(Source data)
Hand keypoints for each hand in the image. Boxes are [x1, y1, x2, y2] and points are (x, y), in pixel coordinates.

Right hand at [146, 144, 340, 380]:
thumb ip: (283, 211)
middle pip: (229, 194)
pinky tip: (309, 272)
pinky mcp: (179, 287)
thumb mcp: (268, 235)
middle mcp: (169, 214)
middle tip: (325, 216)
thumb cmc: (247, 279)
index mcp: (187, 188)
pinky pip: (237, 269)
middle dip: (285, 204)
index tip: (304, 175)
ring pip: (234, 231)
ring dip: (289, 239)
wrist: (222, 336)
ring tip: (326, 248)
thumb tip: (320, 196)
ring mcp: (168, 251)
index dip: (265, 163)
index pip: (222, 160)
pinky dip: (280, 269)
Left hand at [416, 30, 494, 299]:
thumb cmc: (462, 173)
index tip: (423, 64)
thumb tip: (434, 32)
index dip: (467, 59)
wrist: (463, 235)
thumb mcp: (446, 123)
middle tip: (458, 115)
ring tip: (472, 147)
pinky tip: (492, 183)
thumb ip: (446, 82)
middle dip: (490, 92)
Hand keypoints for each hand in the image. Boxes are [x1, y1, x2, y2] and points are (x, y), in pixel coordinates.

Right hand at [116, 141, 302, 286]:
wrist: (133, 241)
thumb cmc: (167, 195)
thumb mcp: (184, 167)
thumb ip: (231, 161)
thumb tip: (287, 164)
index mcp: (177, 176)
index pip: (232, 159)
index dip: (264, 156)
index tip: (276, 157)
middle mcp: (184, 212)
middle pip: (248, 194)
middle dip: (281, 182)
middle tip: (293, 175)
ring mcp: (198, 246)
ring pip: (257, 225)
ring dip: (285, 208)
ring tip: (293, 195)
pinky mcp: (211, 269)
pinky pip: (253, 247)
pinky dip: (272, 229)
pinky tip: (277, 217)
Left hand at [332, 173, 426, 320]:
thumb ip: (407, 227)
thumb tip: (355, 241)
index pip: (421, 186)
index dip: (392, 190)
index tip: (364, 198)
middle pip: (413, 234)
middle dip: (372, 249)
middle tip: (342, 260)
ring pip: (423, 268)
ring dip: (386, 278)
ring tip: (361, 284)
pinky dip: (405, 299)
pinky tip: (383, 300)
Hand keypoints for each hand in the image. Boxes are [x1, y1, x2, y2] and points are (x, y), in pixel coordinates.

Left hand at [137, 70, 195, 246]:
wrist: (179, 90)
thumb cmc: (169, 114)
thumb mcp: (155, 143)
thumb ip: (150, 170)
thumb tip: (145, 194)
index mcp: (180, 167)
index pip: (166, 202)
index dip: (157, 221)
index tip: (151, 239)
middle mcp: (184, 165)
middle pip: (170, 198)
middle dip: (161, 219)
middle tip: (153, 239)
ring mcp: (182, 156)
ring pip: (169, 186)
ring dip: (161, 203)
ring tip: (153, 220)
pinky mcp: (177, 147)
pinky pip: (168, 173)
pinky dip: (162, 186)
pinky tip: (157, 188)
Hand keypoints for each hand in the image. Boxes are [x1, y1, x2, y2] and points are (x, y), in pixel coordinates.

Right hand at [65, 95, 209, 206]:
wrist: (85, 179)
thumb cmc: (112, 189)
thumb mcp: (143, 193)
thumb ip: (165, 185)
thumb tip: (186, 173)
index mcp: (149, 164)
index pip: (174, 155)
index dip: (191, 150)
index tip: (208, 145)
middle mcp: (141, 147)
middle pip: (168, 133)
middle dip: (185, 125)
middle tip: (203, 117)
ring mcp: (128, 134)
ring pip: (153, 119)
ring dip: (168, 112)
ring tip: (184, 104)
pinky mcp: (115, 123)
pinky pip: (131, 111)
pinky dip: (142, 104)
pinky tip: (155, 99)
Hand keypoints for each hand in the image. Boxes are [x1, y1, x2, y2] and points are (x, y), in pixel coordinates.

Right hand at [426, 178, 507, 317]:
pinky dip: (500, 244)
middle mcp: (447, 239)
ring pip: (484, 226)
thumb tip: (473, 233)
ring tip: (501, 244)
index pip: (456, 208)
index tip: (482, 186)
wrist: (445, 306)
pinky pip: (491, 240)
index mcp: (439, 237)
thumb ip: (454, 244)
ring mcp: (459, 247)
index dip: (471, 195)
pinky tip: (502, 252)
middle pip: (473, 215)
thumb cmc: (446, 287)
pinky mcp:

--

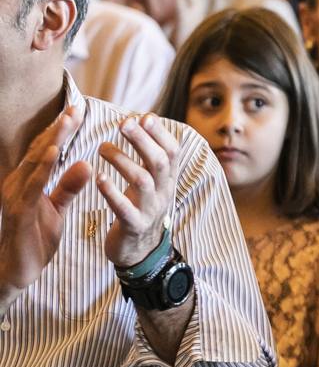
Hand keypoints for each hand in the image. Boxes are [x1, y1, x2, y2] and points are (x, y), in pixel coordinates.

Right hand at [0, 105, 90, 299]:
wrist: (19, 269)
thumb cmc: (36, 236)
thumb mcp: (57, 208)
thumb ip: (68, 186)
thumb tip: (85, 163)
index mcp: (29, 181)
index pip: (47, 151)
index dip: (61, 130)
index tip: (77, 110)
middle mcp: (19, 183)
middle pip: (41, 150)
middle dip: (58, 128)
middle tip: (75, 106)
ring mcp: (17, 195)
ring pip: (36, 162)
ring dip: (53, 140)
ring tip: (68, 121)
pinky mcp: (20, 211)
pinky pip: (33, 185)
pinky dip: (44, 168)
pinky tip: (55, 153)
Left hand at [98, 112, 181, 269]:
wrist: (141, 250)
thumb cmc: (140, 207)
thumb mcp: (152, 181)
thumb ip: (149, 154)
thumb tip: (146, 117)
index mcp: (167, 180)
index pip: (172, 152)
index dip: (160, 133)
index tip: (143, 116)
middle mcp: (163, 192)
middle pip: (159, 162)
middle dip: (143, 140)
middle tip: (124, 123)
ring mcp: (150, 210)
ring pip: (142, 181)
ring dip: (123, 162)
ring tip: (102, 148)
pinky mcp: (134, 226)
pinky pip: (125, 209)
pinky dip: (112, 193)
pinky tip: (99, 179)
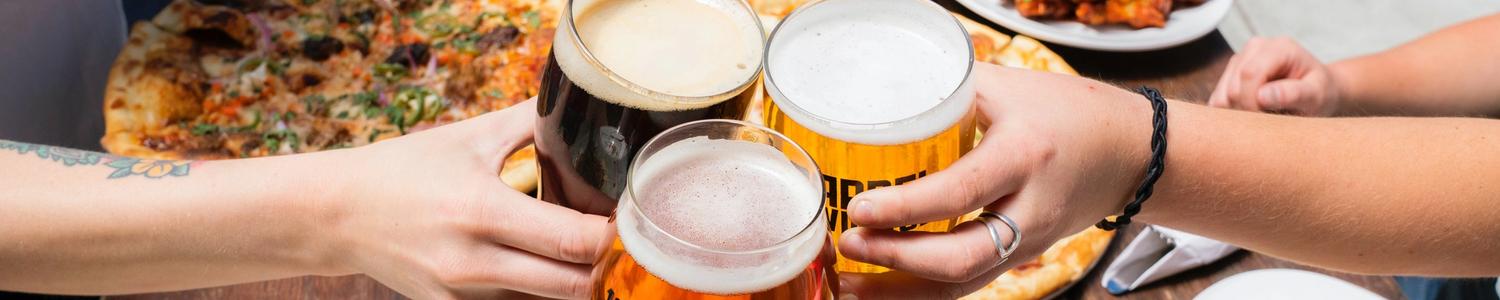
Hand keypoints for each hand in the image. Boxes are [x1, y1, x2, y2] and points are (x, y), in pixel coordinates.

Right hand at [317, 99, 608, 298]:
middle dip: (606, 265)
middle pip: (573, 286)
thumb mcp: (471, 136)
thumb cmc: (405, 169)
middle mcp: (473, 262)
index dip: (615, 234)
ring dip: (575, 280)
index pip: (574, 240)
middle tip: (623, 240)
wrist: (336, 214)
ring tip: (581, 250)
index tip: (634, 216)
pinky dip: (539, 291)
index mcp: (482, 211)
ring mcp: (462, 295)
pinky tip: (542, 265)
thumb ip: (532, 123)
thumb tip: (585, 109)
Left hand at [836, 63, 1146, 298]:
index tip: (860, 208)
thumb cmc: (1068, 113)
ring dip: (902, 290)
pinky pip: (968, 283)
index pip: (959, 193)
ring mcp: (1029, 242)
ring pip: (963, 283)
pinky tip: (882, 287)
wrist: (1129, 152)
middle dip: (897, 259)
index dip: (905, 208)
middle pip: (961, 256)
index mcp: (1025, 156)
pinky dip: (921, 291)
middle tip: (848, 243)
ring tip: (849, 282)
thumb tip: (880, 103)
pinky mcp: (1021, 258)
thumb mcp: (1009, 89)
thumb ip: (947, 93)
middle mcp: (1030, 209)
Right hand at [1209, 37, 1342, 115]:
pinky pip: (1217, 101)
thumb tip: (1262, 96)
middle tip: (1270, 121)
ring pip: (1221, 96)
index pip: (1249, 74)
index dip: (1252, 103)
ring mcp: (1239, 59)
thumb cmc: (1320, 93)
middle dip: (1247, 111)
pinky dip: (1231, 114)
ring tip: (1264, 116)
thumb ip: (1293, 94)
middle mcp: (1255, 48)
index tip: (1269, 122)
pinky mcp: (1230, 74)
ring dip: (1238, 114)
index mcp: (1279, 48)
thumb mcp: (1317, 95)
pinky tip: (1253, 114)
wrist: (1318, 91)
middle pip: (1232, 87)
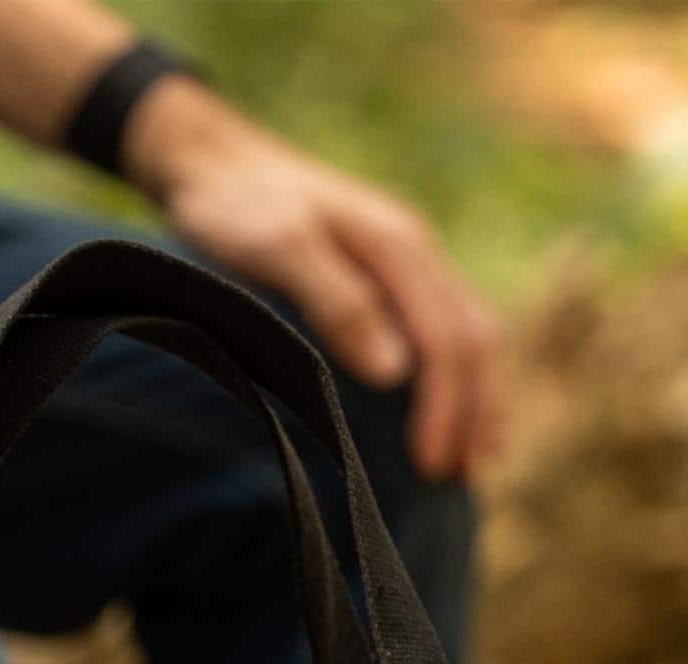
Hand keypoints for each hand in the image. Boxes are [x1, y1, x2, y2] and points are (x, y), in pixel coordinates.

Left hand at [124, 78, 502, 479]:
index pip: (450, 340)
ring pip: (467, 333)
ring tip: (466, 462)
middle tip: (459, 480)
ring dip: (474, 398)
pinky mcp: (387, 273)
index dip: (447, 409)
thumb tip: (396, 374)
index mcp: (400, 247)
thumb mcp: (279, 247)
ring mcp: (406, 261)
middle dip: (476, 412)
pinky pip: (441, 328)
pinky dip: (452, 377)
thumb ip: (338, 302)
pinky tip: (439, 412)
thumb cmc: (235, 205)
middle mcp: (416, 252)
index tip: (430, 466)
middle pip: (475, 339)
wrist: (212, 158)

==

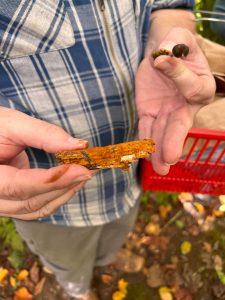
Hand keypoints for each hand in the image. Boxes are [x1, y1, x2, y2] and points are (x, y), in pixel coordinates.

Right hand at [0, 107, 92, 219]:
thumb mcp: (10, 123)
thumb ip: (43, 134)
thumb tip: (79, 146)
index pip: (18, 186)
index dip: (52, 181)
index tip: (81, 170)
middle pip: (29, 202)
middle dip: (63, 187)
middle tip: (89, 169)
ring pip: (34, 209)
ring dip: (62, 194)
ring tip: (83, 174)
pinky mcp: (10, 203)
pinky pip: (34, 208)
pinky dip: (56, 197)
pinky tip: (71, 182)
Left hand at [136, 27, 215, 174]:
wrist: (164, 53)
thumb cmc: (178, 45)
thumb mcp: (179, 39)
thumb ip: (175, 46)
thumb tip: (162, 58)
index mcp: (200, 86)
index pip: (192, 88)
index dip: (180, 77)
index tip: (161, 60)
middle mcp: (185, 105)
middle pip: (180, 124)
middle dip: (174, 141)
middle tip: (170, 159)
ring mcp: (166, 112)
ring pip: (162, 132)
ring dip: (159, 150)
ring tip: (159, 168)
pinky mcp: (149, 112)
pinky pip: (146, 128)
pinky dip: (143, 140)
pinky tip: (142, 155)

## TRY IT
Each line in the data that has the word "Left" counts once; state how many such lines there are, without comment.

## EXERCISE SOLUTION
7